In 2016 Trump carried deep red Alabama by about 28 points, but on Tuesday exit polls showed 48 percent of voters disapproved of him and 47 percent approved of him (a Gallup poll done last week shows nationally 36% approval, 59 percent disapproval). And digging deeper in Alabama, 40 percent of voters strongly disapproved of the president, while 33 percent strongly approved. While the president’s numbers were worse in Virginia and New Jersey, the biggest determinant of those results were perceptions of him as well.
2. It was a coalition of Democrats and independents that brought Democratic candidates to victory in Virginia and Alabama, not Republicans abandoning candidates out of the mainstream. Roy Moore got 91 percent of the Republican vote, so GOP voters stayed solidly behind the Republican candidate as they did in Virginia as well. And the vast majority of folks who wrote in an alternative choice in Alabama were independent voters, not Republicans, and these independent voters overall voted for the Democrat by a margin of 8 points (a huge turnaround from previous election years).
3. The GOP did not have a turnout problem in Alabama or Virginia. In fact, in normal election year turnouts (like in midterms), enough GOP voters turned out to carry Roy Moore and Ed Gillespie to victory. In 2014, if Roy Moore had gotten the 650,000 votes he got Tuesday night in a race for governor he would have beaten the Democratic candidate overwhelmingly. (The Democrat in 2014 got approximately 427,000 votes). The problem for Moore was that Democrats and independents were much more enthusiastic to vote (especially anti-Trump voters) and they turned out in record numbers. This same thing happened in Virginia, so we are seeing a pattern here. Normal GOP turnout, but huge turnout increases for the Democrats running.
4. In looking at polling data for the last month, and in looking at election returns, it seems the president’s engagement in this race made things worse for the Republican Moore in a general election setting. While the president is still very popular among Republicans, he is extremely unpopular among independents and Democratic voters. As Trump backed Moore more and more fully, it hurt Moore by increasing turnout for the Democrat. In fact, Trump’s late appearance in Pensacola across the state line from Alabama, may have inspired more Democrats to vote when you look at election returns.

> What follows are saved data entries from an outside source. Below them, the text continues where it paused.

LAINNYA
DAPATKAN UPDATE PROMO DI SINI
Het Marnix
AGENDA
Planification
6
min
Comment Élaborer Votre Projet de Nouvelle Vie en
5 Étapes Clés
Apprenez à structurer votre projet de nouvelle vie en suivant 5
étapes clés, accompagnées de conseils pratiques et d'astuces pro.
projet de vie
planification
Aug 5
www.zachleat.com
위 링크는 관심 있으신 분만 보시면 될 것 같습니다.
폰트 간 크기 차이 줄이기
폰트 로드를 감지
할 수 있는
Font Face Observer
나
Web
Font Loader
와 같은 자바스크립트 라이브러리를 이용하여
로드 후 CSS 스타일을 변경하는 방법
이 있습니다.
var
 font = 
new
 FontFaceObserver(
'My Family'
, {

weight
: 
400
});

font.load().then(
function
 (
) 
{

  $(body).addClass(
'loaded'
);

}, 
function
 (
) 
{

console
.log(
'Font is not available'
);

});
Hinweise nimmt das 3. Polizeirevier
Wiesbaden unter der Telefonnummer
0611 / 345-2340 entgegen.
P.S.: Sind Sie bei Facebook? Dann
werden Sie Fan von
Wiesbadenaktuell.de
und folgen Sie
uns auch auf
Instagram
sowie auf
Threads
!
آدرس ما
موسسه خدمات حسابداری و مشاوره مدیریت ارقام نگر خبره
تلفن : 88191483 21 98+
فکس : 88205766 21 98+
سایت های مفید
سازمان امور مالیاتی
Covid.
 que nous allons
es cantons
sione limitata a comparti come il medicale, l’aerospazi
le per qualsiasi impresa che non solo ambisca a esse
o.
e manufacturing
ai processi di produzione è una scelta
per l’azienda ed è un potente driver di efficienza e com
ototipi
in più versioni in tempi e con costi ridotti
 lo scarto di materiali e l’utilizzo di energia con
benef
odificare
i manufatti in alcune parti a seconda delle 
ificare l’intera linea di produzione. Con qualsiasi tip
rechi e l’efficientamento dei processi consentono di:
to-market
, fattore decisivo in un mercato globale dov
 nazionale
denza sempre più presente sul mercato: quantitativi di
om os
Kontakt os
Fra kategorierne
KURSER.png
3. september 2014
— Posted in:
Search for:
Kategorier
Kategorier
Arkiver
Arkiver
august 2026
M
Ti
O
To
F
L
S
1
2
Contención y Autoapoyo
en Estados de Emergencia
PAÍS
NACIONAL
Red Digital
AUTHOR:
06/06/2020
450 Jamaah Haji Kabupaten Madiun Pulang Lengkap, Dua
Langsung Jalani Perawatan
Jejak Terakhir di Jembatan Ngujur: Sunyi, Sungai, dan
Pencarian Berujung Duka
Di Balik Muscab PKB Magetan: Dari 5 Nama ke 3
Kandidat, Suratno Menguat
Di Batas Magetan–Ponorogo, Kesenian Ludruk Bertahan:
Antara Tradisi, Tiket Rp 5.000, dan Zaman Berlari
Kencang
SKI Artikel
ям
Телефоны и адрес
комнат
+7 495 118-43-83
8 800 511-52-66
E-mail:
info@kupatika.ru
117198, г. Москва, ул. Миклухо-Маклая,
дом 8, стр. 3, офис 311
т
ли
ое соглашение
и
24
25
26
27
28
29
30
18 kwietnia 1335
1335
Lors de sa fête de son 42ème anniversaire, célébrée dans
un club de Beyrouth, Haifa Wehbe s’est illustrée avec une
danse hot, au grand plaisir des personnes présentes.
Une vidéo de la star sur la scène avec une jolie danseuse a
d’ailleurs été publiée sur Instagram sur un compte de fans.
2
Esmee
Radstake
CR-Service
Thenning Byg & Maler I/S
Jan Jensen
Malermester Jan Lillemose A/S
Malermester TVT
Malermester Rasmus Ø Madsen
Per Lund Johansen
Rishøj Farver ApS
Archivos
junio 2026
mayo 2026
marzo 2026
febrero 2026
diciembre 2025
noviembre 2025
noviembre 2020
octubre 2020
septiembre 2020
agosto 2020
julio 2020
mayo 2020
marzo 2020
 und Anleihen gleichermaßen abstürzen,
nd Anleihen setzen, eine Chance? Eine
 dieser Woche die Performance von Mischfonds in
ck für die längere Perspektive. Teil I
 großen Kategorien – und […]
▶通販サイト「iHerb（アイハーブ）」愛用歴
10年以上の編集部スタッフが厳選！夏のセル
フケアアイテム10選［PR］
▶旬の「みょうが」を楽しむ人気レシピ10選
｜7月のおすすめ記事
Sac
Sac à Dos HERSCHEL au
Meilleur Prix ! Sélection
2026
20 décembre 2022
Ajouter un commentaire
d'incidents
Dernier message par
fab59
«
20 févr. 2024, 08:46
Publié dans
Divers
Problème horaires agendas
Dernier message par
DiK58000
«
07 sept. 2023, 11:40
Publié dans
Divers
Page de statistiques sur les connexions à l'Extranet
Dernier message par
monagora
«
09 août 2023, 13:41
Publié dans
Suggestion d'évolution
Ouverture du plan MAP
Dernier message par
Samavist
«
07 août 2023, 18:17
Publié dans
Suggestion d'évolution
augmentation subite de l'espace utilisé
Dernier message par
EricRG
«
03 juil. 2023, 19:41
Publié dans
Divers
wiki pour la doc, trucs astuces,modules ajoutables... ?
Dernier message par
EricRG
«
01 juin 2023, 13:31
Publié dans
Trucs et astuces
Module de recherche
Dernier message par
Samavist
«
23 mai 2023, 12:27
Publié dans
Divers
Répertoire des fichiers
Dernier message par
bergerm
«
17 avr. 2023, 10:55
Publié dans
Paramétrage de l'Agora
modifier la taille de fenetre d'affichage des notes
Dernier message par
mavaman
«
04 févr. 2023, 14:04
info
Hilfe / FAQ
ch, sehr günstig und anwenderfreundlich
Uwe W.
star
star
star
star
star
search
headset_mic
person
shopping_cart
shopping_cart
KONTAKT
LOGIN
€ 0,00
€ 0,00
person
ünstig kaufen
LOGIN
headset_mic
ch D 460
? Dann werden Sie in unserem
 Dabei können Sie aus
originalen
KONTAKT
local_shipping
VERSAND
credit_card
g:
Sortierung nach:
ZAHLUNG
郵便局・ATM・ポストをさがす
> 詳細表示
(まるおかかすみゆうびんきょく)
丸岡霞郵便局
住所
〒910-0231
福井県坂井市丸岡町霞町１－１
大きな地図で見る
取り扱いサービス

5. The Democrats already at this moment had become likely to take the House of Representatives back because of this building wave of anti-Trump and anti-GOP sentiment, but as of Tuesday night the odds of Republicans losing the Senate just went way up. They now have only 51 seats in the Senate, and because of what happened in Alabama, the field of possible pickups for Democrats just expanded. Democrats already had a realistic shot at picking up Senate seats in Nevada, Arizona, and Tennessee, but now you can possibly add Nebraska and Texas to the list of potential pickups. An amazing turnaround in a single day.
Obviously, all of this is a snapshot in time, but as each day moves forward Trump increasingly becomes a problem for Republicans in general elections. He is still incredibly powerful in a GOP primary because he retains a small but strong die-hard support among Republicans, but in any electorate beyond Republican voters President Trump is a tremendous liability. One piece of advice to Republican elected officials: you might consider taking on the president in a much stronger way if you want to retain your jobs. And a piece of advice to Democrats or independents running in 2018: don’t worry about converting die-hard Trump voters, aim your campaign’s persuasion and motivation efforts at the rising group of independents in America and the passion Democrats now have in this environment. And if you want to lead in America today offer a message of integrity and country over party. It is a winner.
Matthew Dowd is an ABC News analyst and special correspondent. Opinions expressed in this column do not necessarily reflect the views of ABC News.